(DATASET EXCERPTS Opens)

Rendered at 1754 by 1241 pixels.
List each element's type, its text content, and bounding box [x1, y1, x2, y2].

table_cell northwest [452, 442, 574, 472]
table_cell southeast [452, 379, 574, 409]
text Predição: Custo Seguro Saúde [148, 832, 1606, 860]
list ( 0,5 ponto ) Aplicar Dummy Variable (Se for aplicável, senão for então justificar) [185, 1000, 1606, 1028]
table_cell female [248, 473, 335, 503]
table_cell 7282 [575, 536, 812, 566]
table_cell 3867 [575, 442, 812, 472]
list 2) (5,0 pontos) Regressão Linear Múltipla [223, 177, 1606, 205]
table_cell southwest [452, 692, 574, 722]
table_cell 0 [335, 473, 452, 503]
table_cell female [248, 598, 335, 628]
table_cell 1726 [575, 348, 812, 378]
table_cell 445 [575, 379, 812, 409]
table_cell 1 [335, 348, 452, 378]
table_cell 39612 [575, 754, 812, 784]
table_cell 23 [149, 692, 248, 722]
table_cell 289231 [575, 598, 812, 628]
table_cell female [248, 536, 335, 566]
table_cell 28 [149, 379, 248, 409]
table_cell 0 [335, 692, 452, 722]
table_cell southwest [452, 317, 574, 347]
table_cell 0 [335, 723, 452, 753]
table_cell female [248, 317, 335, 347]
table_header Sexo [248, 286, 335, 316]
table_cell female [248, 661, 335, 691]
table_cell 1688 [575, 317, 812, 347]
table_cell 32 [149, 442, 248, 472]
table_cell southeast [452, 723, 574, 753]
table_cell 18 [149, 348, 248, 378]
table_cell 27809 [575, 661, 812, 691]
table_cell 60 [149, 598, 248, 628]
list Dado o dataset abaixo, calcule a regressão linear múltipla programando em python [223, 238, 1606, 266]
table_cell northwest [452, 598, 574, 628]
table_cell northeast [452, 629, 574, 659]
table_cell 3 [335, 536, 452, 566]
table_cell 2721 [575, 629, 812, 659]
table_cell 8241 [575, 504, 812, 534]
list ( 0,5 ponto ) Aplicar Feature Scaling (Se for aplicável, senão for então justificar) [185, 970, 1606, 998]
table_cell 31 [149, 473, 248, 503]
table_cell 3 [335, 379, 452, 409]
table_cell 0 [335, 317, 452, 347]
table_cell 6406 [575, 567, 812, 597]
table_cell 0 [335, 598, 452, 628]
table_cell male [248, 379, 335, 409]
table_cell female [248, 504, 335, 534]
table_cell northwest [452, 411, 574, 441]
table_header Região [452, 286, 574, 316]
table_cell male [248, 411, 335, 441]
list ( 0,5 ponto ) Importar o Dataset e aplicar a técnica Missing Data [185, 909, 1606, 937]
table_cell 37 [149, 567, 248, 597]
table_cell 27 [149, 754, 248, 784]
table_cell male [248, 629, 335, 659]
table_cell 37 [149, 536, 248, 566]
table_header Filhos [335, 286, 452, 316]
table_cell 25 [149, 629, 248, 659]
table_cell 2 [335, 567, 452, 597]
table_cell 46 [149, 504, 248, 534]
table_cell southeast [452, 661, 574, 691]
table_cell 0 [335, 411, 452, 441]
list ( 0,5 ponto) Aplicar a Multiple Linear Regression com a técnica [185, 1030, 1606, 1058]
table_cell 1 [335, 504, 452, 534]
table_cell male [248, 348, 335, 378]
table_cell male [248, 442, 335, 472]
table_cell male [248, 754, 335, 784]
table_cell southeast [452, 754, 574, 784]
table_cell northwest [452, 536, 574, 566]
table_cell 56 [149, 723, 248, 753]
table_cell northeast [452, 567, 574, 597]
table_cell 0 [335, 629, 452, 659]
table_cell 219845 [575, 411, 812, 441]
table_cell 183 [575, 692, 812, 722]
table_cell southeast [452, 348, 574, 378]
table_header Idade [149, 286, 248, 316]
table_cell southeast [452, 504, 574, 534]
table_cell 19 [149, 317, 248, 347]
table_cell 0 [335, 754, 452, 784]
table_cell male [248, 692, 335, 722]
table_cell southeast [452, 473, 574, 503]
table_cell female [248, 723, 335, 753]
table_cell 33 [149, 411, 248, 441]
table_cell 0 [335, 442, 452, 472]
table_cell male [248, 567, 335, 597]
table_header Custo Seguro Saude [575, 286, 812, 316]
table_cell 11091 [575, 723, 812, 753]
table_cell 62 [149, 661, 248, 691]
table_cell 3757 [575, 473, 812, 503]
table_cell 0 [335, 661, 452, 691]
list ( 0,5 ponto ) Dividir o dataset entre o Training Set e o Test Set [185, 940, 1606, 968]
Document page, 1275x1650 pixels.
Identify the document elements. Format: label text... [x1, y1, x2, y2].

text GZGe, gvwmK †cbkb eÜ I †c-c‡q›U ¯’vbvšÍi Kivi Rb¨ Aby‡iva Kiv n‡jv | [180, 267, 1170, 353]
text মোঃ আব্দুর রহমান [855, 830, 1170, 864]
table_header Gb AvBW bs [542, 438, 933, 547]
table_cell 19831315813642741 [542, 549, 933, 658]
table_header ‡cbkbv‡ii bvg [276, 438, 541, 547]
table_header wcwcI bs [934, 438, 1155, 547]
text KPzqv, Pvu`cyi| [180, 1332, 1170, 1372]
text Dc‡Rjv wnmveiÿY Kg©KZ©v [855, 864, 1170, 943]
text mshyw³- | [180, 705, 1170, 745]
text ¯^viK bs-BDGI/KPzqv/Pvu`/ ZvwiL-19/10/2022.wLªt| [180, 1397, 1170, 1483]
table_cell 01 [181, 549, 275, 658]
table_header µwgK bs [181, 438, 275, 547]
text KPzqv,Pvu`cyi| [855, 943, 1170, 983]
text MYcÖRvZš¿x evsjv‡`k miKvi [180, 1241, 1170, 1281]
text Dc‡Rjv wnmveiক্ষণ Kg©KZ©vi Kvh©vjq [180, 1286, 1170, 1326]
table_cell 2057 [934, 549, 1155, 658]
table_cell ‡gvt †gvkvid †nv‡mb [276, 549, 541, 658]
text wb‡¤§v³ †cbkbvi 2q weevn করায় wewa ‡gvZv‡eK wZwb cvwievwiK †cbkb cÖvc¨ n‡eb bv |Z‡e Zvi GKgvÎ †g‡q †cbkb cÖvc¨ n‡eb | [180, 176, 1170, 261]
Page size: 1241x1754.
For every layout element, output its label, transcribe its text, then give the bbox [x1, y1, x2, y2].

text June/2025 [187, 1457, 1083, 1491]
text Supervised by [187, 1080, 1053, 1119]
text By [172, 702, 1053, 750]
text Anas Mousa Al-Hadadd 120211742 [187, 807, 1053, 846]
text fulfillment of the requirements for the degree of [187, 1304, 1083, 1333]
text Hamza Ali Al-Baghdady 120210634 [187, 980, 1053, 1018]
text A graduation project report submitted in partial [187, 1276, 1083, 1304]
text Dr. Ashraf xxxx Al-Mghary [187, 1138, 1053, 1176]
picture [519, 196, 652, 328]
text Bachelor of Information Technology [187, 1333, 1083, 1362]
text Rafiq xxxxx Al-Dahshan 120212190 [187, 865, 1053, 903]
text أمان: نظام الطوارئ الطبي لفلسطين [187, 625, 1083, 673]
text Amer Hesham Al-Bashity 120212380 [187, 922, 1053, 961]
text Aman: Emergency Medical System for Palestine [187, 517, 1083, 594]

(DATASET EXCERPTS Closes)

(AIM OF THE EXERCISE): Output every entry word for word.

(TASK ANSWER):
Rendered at 1754 by 1241 pixels.
List each element's type, its text content, and bounding box [x1, y1, x2, y2].

table_cell northwest [452, 442, 574, 472]
table_cell southeast [452, 379, 574, 409]
text Predição: Custo Seguro Saúde [148, 832, 1606, 860]
list ( 0,5 ponto ) Aplicar Dummy Variable (Se for aplicável, senão for então justificar) [185, 1000, 1606, 1028]
table_cell female [248, 473, 335, 503]
table_cell 7282 [575, 536, 812, 566]
table_cell 3867 [575, 442, 812, 472]
list 2) (5,0 pontos) Regressão Linear Múltipla [223, 177, 1606, 205]
table_cell southwest [452, 692, 574, 722]
table_cell 0 [335, 473, 452, 503]
table_cell female [248, 598, 335, 628]
table_cell 1726 [575, 348, 812, 378]
table_cell 445 [575, 379, 812, 409]
table_cell 1 [335, 348, 452, 378]
table_cell 39612 [575, 754, 812, 784]
table_cell 23 [149, 692, 248, 722]
table_cell 289231 [575, 598, 812, 628]
table_cell female [248, 536, 335, 566]
table_cell 28 [149, 379, 248, 409]
table_cell 0 [335, 692, 452, 722]
table_cell southwest [452, 317, 574, 347]
table_cell 0 [335, 723, 452, 753]
table_cell female [248, 317, 335, 347]
table_header Sexo [248, 286, 335, 316]
table_cell female [248, 661, 335, 691]
table_cell 1688 [575, 317, 812, 347]
table_cell 32 [149, 442, 248, 472]
table_cell southeast [452, 723, 574, 753]
table_cell 18 [149, 348, 248, 378]
table_cell 27809 [575, 661, 812, 691]
table_cell 60 [149, 598, 248, 628]
list Dado o dataset abaixo, calcule a regressão linear múltipla programando em python [223, 238, 1606, 266]
table_cell northwest [452, 598, 574, 628]
table_cell northeast [452, 629, 574, 659]
table_cell 3 [335, 536, 452, 566]
table_cell 2721 [575, 629, 812, 659]
table_cell 8241 [575, 504, 812, 534]
list ( 0,5 ponto ) Aplicar Feature Scaling (Se for aplicável, senão for então justificar) [185, 970, 1606, 998]
table_cell 31 [149, 473, 248, 503]
table_cell 3 [335, 379, 452, 409]
table_cell 0 [335, 317, 452, 347]
table_cell 6406 [575, 567, 812, 597]
table_cell 0 [335, 598, 452, 628]
table_cell male [248, 379, 335, 409]
table_cell female [248, 504, 335, 534]
table_cell northwest [452, 411, 574, 441]
table_header Região [452, 286, 574, 316]
table_cell male [248, 411, 335, 441]
list ( 0,5 ponto ) Importar o Dataset e aplicar a técnica Missing Data [185, 909, 1606, 937]
table_cell 37 [149, 567, 248, 597]
table_cell 27 [149, 754, 248, 784]
table_cell male [248, 629, 335, 659]
table_cell 37 [149, 536, 248, 566]
table_header Filhos [335, 286, 452, 316]
table_cell 25 [149, 629, 248, 659]
table_cell 2 [335, 567, 452, 597]
table_cell 46 [149, 504, 248, 534]
table_cell southeast [452, 661, 574, 691]
table_cell 0 [335, 411, 452, 441]
list ( 0,5 ponto) Aplicar a Multiple Linear Regression com a técnica [185, 1030, 1606, 1058]
table_cell 1 [335, 504, 452, 534]
table_cell male [248, 348, 335, 378]
table_cell male [248, 442, 335, 472]
table_cell male [248, 754, 335, 784]
table_cell southeast [452, 754, 574, 784]
table_cell northwest [452, 536, 574, 566]
table_cell 56 [149, 723, 248, 753]
table_cell northeast [452, 567, 574, 597]
table_cell 0 [335, 629, 452, 659]
table_cell 219845 [575, 411, 812, 441]
table_cell 183 [575, 692, 812, 722]
table_cell southeast [452, 348, 574, 378]
table_header Idade [149, 286, 248, 316]
table_cell southeast [452, 504, 574, 534]
table_cell 19 [149, 317, 248, 347]
table_cell 0 [335, 754, 452, 784]
table_cell male [248, 692, 335, 722]
table_cell southeast [452, 473, 574, 503]
table_cell female [248, 723, 335, 753]
table_cell 33 [149, 411, 248, 441]
table_cell 0 [335, 442, 452, 472]
table_cell male [248, 567, 335, 597]
table_header Custo Seguro Saude [575, 286, 812, 316]
table_cell 11091 [575, 723, 812, 753]
table_cell 62 [149, 661, 248, 691]
table_cell 3757 [575, 473, 812, 503]
table_cell 0 [335, 661, 452, 691]
list ( 0,5 ponto ) Dividir o dataset entre o Training Set e o Test Set [185, 940, 1606, 968]
Document page, 1275x1650 pixels.
Identify the document elements. Format: label text... [x1, y1, x2, y2].

text GZGe, gvwmK †cbkb eÜ I †c-c‡q›U ¯’vbvšÍi Kivi Rb¨ Aby‡iva Kiv n‡jv | [180, 267, 1170, 353]
text মোঃ আব্দুর রহমান [855, 830, 1170, 864]
table_header Gb AvBW bs [542, 438, 933, 547]
table_cell 19831315813642741 [542, 549, 933, 658]
table_header ‡cbkbv‡ii bvg [276, 438, 541, 547]
table_header wcwcI bs [934, 438, 1155, 547]
text KPzqv, Pvu`cyi| [180, 1332, 1170, 1372]
text Dc‡Rjv wnmveiÿY Kg©KZ©v [855, 864, 1170, 943]
text mshyw³- | [180, 705, 1170, 745]
text ¯^viK bs-BDGI/KPzqv/Pvu`/ ZvwiL-19/10/2022.wLªt| [180, 1397, 1170, 1483]
table_cell 01 [181, 549, 275, 658]
table_header µwgK bs [181, 438, 275, 547]
text KPzqv,Pvu`cyi| [855, 943, 1170, 983]
text MYcÖRvZš¿x evsjv‡`k miKvi [180, 1241, 1170, 1281]
text Dc‡Rjv wnmveiক্ষণ Kg©KZ©vi Kvh©vjq [180, 1286, 1170, 1326]
table_cell 2057 [934, 549, 1155, 658]
table_cell ‡gvt †gvkvid †nv‡mb [276, 549, 541, 658]
text wb‡¤§v³ †cbkbvi 2q weevn করায় wewa ‡gvZv‡eK wZwb cvwievwiK †cbkb cÖvc¨ n‡eb bv |Z‡e Zvi GKgvÎ †g‡q †cbkb cÖvc¨ n‡eb | [180, 176, 1170, 261]
Page size: 1241x1754.
For every layout element, output its label, transcribe its text, then give the bbox [x1, y1, x2, y2].

text June/2025 [187, 1457, 1083, 1491]
text Supervised by [187, 1080, 1053, 1119]
text By [172, 702, 1053, 750]
text Anas Mousa Al-Hadadd 120211742 [187, 807, 1053, 846]
text fulfillment of the requirements for the degree of [187, 1304, 1083, 1333]
text Hamza Ali Al-Baghdady 120210634 [187, 980, 1053, 1018]
text A graduation project report submitted in partial [187, 1276, 1083, 1304]
text Dr. Ashraf xxxx Al-Mghary [187, 1138, 1053, 1176]
picture [519, 196, 652, 328]
text Bachelor of Information Technology [187, 1333, 1083, 1362]
text Rafiq xxxxx Al-Dahshan 120212190 [187, 865, 1053, 903]
text أمان: نظام الطوارئ الطبي لفلسطين [187, 625, 1083, 673]
text Amer Hesham Al-Bashity 120212380 [187, 922, 1053, 961]
text Aman: Emergency Medical System for Palestine [187, 517, 1083, 594]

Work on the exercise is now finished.